Пока лошадь дожёвывала остатки в суме, дед соорудил из концов ремней, что-то вроде тяги взамен сломанной оглобли, и мы мирно закурили. Но, каждый – своё.

Большие звёзды на ясном небе, припушённые морозом, были так близки от нас, что казалось, подпрыгнув, можно сшибить одну из них рукавицей.

Разогревшись от работы, я стоял, затягиваясь резким на морозе сигаретным дымом. Мне было хорошо, и только чувство вины не давало насладиться маленьким приключением и этой тихой звёздной ночью.

Однако, Лёшка Моряк, наверное, думал совсем по-другому. Он, сердито сопя, кружился возле саней, что-то перекладывал и перекладывал, роняя красные искры из самокрутки.
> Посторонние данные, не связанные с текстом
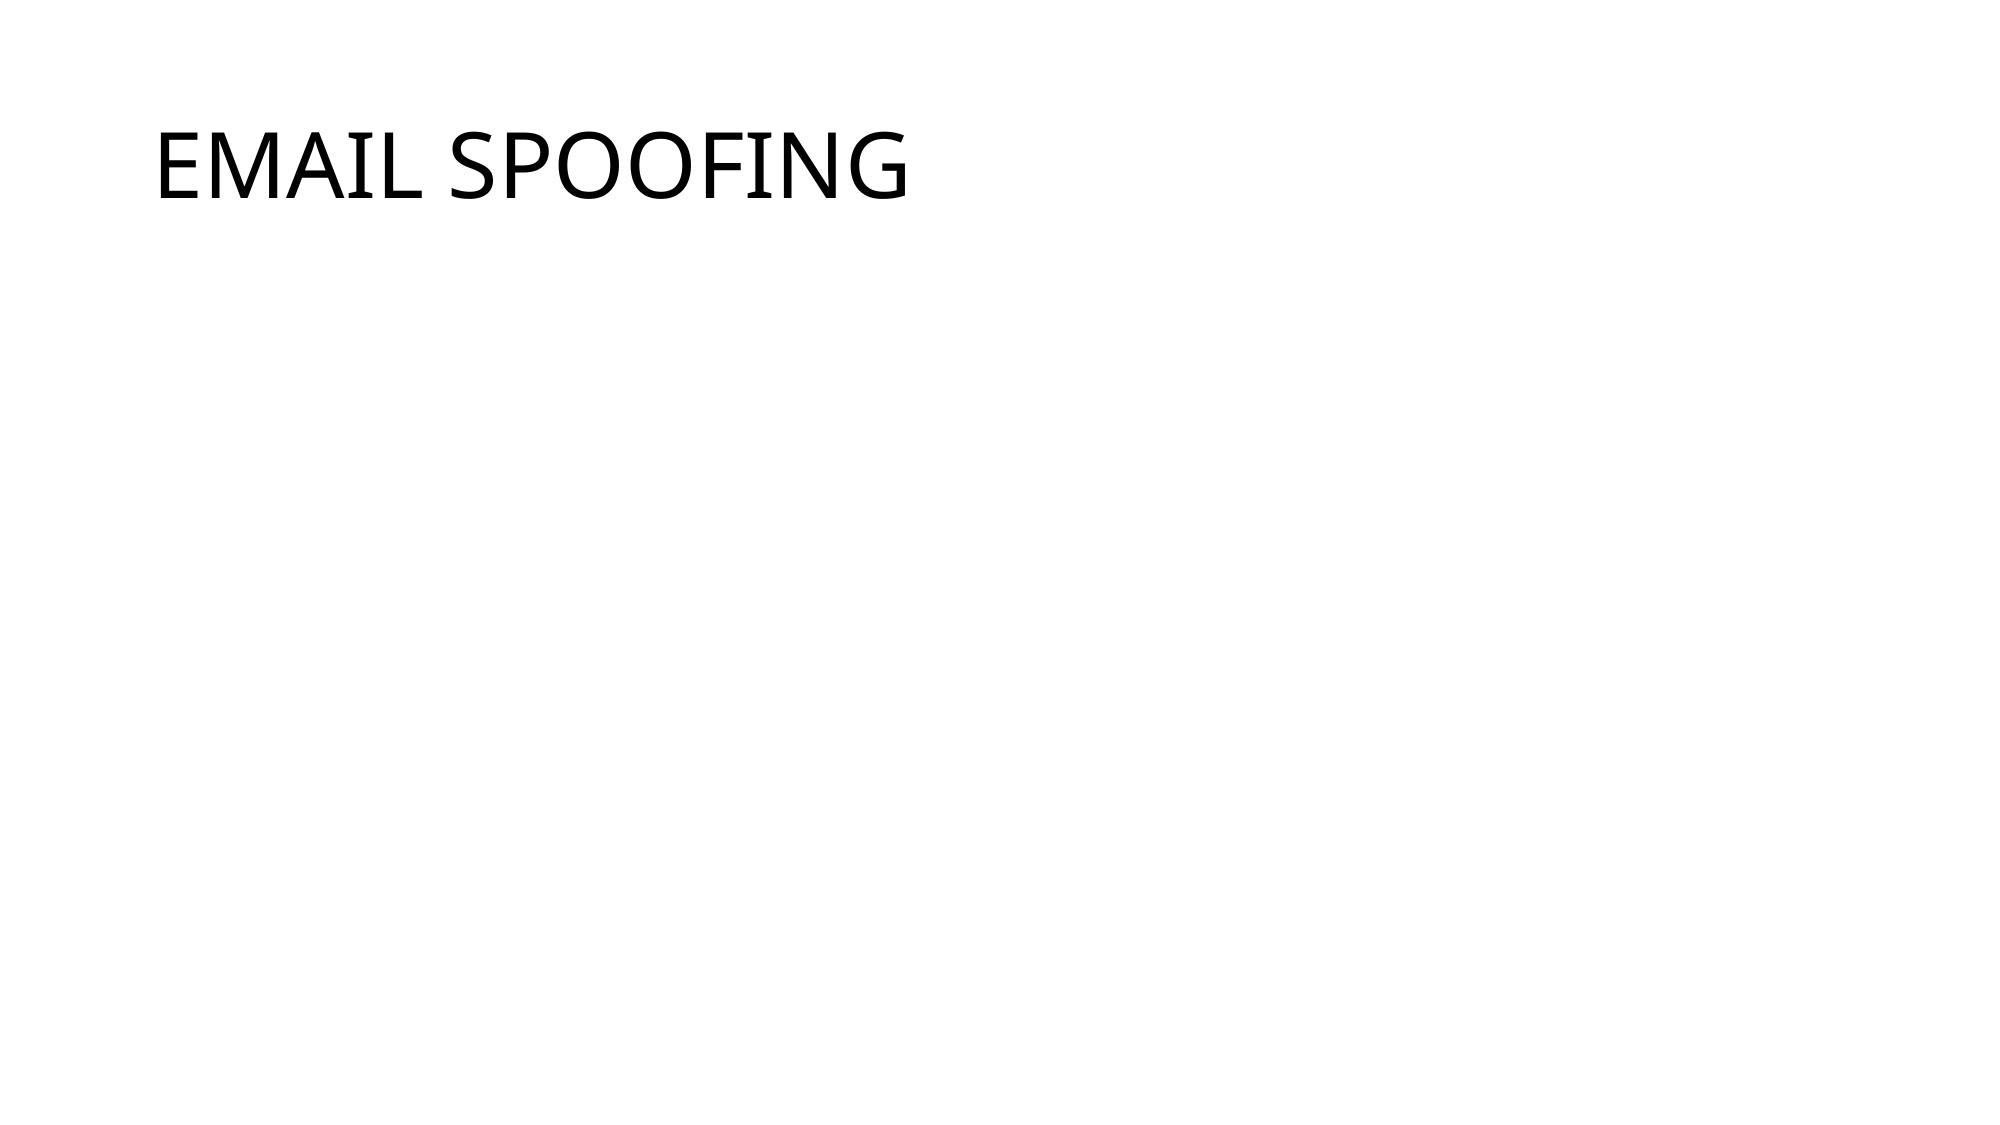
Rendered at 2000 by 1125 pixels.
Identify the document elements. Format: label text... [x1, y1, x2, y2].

title EMAIL SPOOFING [137, 59, 1862, 278]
Зная по себе, что никакого удовольствия похмелье не приносит а, скорее – наоборот, я, чтобы как-то задобрить деда и смягчить свою вину, стал убеждать Лёшку Моряка в том, что граммов несколько погоды не сделают, а здоровье поправят наверняка, и потянулся за своей перемётной сумой.

К моей затее дед отнёсся как-то флегматично:

– Вино пить, – не брёвна пилить. Можно. Только починать жалко. Отцу-то чего привезёшь?

Я сказал, что у бати и самогонка не хуже заморского бренди. Не замерзать же, в самом деле?!

– Ну, коль так, так налей на пятак, – дед ощупью отыскал в соломе стакан и передал его мне. Я, хватаясь зубами за козырёк и пришкваривая губу к пробке, снял её, и протянул бутылку деду.

– Ну-ка, посвети! – попросил Лёшка Моряк.

Я зажёг спичку. Бутылка опоражнивалась медленно, в стакан лился беловатый густой сироп. То ли мороз припёк, то ли водка была некондиционной и промёрзла, но такую смесь пить было нельзя.

Я с огорчением посмотрел на открытую бутылку. Как известно, мы единственная страна в мире, где выпускали пробки «пей до дна». Уж коли, открыли посуду, обратно не закроешь, теперь это уже не посуда, а стеклотара.

Лешка Моряк подержал, подержал стакан в руках, посмотрел на него сбоку и протянул мне:

– На, держи! – а сам, опять пошарив в санях, достал жестяное ведро, из которого всегда поил лошадь. Махнул рукавицей по днищу. – Лей суды!